Behind my house we have a micro-barn and last year we emptied it out, made it into a dining room / bar, and named it Kansas City. The name is in homage to the famous Max’s Kansas City, and also simply because we figure you can do anything you want in Kansas City.



Kansas City is a seasonal venue:



It’s not heated, and we need to put the deck chairs somewhere. In the off season, I developed a signature tiki drink for the place: The Kansas City Super Tiki.

I was going to wait until we actually got the deck chairs out of the joint and opened up, but tonight’s Thursday Drink Night at the Mixoloseum is about absinthe, and there’s absinthe in the KCST, so I figure now is as good a time as any.

The Kansas City Super Tiki

1 t absinthe (simpler sweeter absinthe with strong fennel/anise flavors are better here)
1 t creme de noyaux (sub orgeat, but the pink really makes for something pretty to look at)
3 strong dashes Angostura Orange
1 oz lime juice
1 oz orange juice
1 oz white rum
1 oz golden rum
Float dark rum

Shake with ice until really cold, strain into an old school tumbler, like the one from which your aunt used to guzzle white horse scotch and soda, with lots of ice in it. Float dark rum on top. Lay a couple of citrus slices on top the drink.

TDN is hilarious, by the way. Anyone with even a passing interest in cocktails should log in and watch, and contribute, and drink, and mess up the kitchen. The KCST was considered a little tart, and I think Gabe might be right. Suggestions for improvements are always welcome.



Friday, April 3, 2009

Cadillac DeVille

The American Distilling Institute Conference kicks off tonight with a party at Anchor Distilling. There’s judging all day at St. George today, and conferencing all day tomorrow, and Meet the Maker on Sunday. The theme this year is brandy, and I’ve been thinking and drinking on brandy all week in anticipation.

Brandy -- and here I mean any spirit made from a mash of fermented fruit -- is the foundation spirit. When the persian alchemist Jabir ibn Haiyan al-Azdl put together the first alembic (and declared the vapor “of little use!”) he was boiling wine.

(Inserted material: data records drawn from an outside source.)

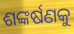
ଶଙ୍କର୍ଷଣକୁ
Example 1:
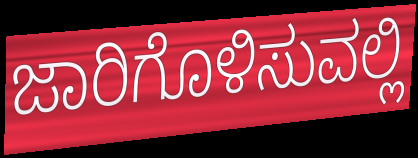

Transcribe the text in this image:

ಜಾರಿಗೊಳಿಸುವಲ್ಲಿ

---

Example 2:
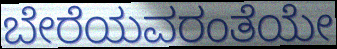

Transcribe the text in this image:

This is simply because grapes and apples and peaches and whatnot basically ferment themselves. It takes a lot of work to turn corn into gold. From the foundation spirit, in turn, comes one of the foundation cocktails: the sidecar.

There are a lot of cocktails worth learning, but I’m going to go out on a (admittedly sturdy) limb and say that the sidecar is among the most versatile.

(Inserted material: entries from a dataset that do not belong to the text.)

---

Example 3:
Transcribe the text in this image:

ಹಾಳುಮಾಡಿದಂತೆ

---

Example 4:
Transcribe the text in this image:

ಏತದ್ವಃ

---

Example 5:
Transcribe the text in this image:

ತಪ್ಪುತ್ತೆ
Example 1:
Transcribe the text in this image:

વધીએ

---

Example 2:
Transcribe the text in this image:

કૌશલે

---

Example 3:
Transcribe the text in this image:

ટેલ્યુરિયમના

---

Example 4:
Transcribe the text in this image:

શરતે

Lemon Juice, Cointreau, and Spirit. If you put a bottle of Cointreau on your bar or something like it, you can always make a cocktail. Use gin, it’s a Chelsea Sidecar. Use Tequila, it’s a margarita. Irish whiskey makes an excellent drink. I like them up and I like them on the rocks. Recently, a friend wrote in to announce that he’d had an excellent sidecar made with Cardinal Mendoza and lime juice. It’s so versatile I think it qualifies as a parlor trick. But before you go off into the hinterlands of sidecar experimentation: make it with brandy. (Even cheap brandy.)



Find the proportions that appeal to you. Classic drink writer David Embury likes 8:2:1 (obsessively) and his cocktail (2 oz brandy, 1/2 oz Lemon Juice, 1/4 oz Cointreau) is far too dry for me. Perfection is somewhere between that and equal parts of all. I can’t tell you what you like. Make them, if you don’t like them, make them again.

What I don’t like is the sugared rim. It makes the drink far too sweet, and headache inducing, and really the last thing you need is sugar water dripping down the side of the glass and coating your hands like you’ve been spilling juleps in the infield at the Kentucky Derby.